Another issue I want us to look at here is how did the vehicle get engulfed in flame? By the time we got there, the two vehicles had been taken off the road. So there was probably no fire explosion and there must have been enough time to put out the fire before the whole vehicle was engulfed. The fire started like a candle light. It is likely none of the two vehicles had a functional fire extinguisher. This brings to fore the importance of fire extinguishers. Many motorists only have fire extinguishers to show road safety officials on the road. Please note that policemen are not supposed to request for fire extinguishers when they check your papers. Past inspectors general of police have always insisted that policemen on the road are only enjoined to ask for driver’s license, vehicle license and insurance certificate. Anyway, all motorists must learn to carry functional fire extinguishers. Fire extinguishers are meant to be serviced periodically. Not doing that is like not having any. It is penny wise, pound foolish.

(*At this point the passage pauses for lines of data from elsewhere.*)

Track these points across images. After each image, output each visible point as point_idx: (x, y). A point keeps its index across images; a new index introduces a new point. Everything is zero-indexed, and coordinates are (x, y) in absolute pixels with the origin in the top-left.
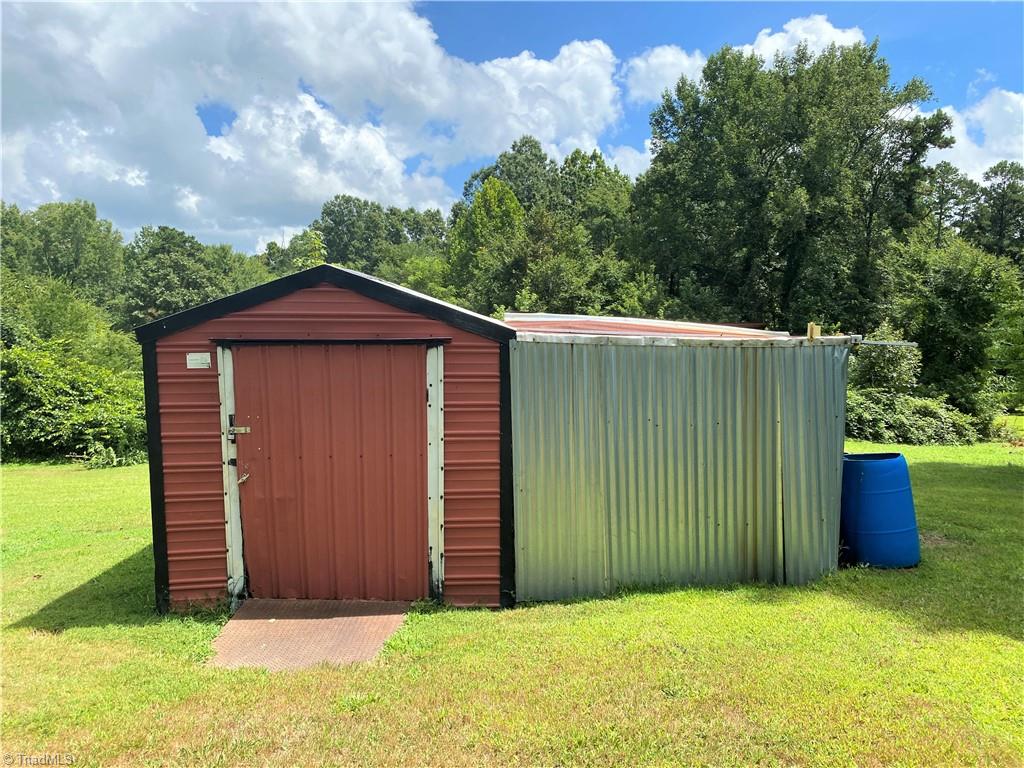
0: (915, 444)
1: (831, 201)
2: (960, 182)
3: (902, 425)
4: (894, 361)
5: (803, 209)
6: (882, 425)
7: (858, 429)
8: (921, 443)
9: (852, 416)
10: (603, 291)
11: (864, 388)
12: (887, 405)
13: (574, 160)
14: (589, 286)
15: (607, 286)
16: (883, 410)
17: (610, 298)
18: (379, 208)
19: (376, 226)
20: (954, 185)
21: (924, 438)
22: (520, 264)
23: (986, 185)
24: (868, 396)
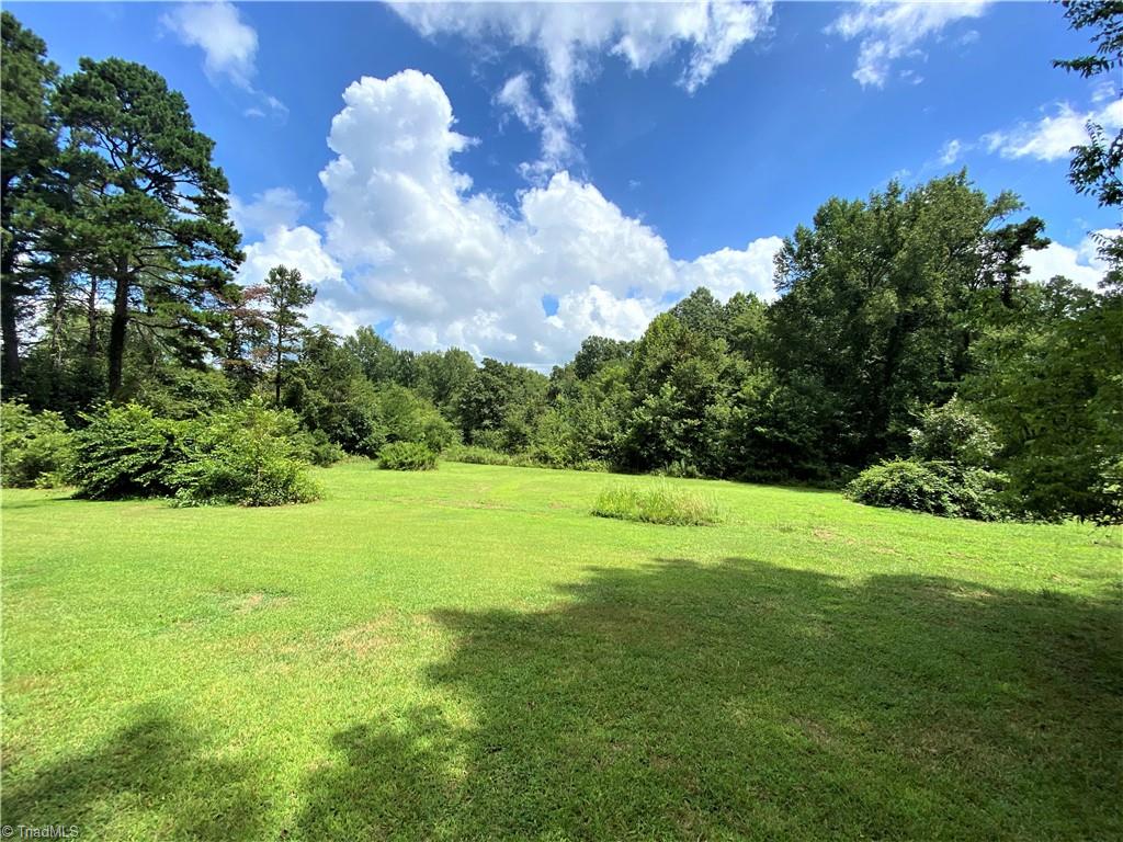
0: (985, 520)
1: (922, 301)
2: (1074, 290)
3: (970, 499)
4: (964, 434)
5: (893, 309)
6: (945, 497)
7: (918, 500)
8: (992, 519)
9: (912, 487)
10: (730, 383)
11: (930, 460)
12: (952, 477)
13: (735, 299)
14: (719, 379)
15: (735, 379)
16: (949, 483)
17: (736, 388)
18: (614, 342)
19: (611, 353)
20: (1069, 293)
21: (996, 514)
22: (666, 366)
23: (1102, 292)
24: (933, 468)
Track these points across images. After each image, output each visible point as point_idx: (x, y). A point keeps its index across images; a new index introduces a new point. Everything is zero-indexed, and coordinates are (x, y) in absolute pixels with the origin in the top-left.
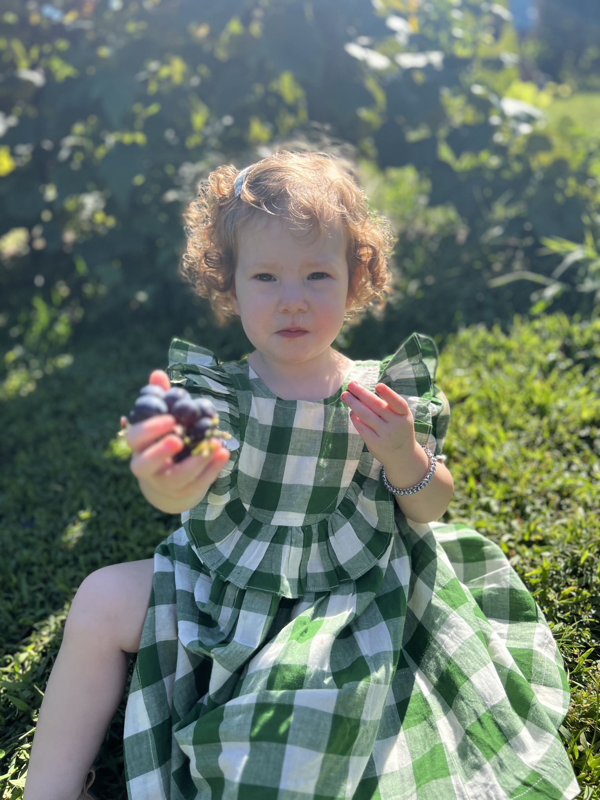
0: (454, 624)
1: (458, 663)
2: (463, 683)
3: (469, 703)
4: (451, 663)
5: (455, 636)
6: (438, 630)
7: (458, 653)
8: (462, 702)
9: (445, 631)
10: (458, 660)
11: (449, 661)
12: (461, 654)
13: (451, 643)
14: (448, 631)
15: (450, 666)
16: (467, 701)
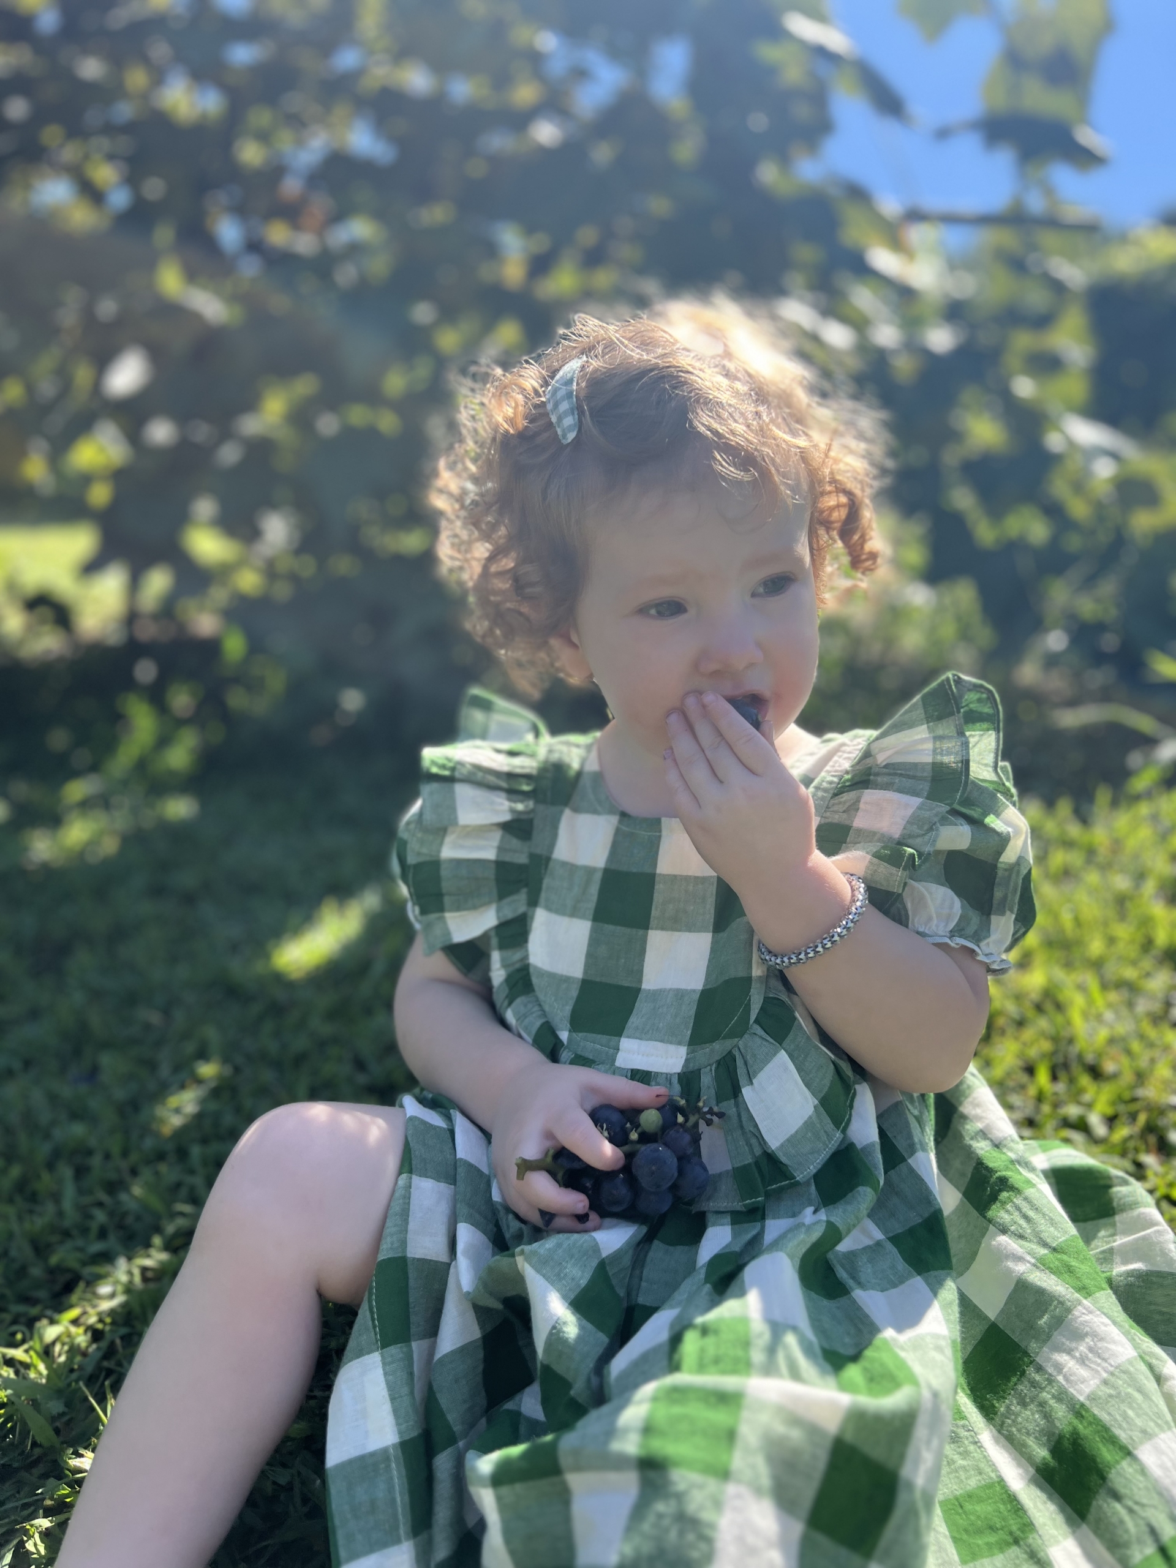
0: (1087, 1329)
1: (1104, 1416)
2: (1117, 1462)
3: (1136, 1508)
4: (1082, 1416)
5: (1090, 1355)
6: (1045, 1341)
7: (1100, 1393)
8: (1118, 1506)
9: (1063, 1344)
10: (1102, 1409)
11: (1079, 1411)
12: (1111, 1396)
13: (1083, 1372)
14: (1074, 1345)
15: (1081, 1423)
16: (1130, 1503)
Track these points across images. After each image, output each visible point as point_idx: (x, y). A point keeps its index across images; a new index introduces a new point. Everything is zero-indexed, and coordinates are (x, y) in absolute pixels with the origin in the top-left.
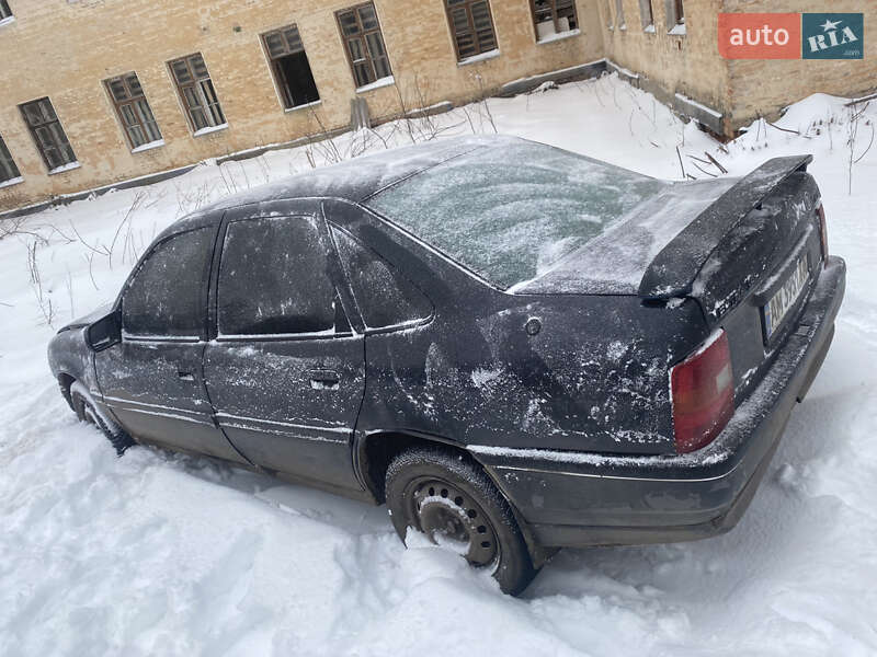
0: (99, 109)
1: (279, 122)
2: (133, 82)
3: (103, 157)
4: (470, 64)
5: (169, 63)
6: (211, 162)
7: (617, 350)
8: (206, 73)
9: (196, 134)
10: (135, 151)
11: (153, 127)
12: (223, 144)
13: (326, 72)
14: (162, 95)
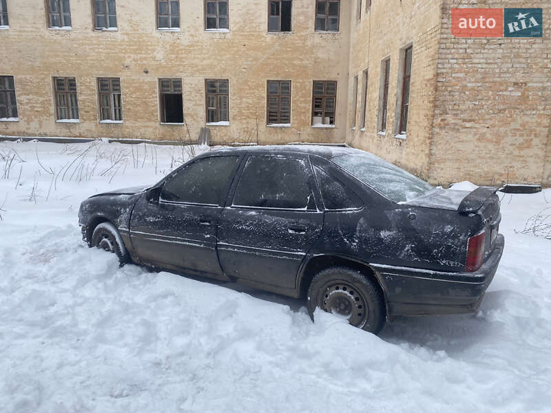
0: (44, 92)
1: (156, 128)
2: (72, 83)
3: (36, 119)
4: (273, 127)
5: (98, 78)
6: (105, 140)
7: (448, 229)
8: (119, 90)
9: (101, 122)
10: (58, 121)
11: (75, 111)
12: (116, 132)
13: (191, 109)
14: (87, 95)
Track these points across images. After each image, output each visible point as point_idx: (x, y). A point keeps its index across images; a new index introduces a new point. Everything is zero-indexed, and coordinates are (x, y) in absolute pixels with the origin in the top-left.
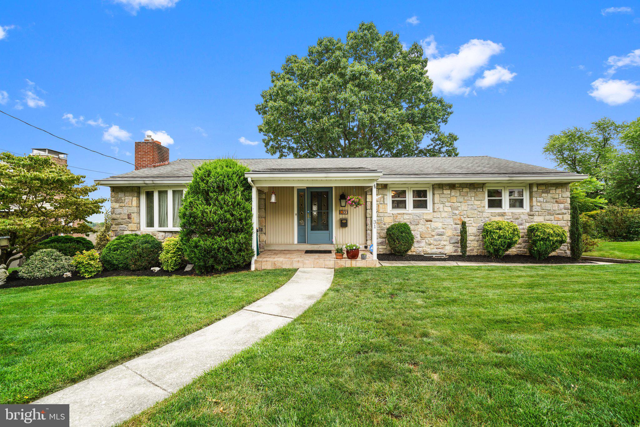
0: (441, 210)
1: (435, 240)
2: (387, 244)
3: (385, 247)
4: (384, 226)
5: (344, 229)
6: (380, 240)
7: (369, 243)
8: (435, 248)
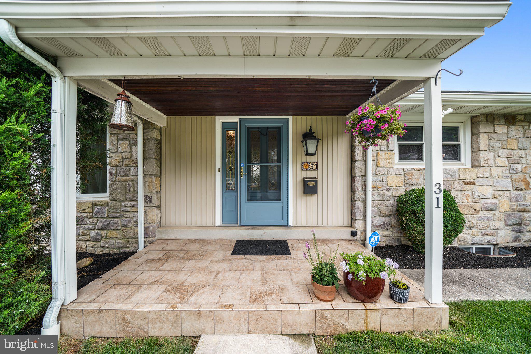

Finally, there is a sight that irritates me on our roads. You get to a scene of an accident and see someone lying on the ground begging. What for? If you are the guilty party, simply apologise and provide the details of your insurance broker to the other party. Your insurance broker will take it from there. Even with a Motor (Third Party) Insurance that you got with a premium of N5,000 (private vehicles), you are covered to the tune of N1 million for third party property damage. Sometimes, the damage they are lying on the ground for will not take N200,000 to fix!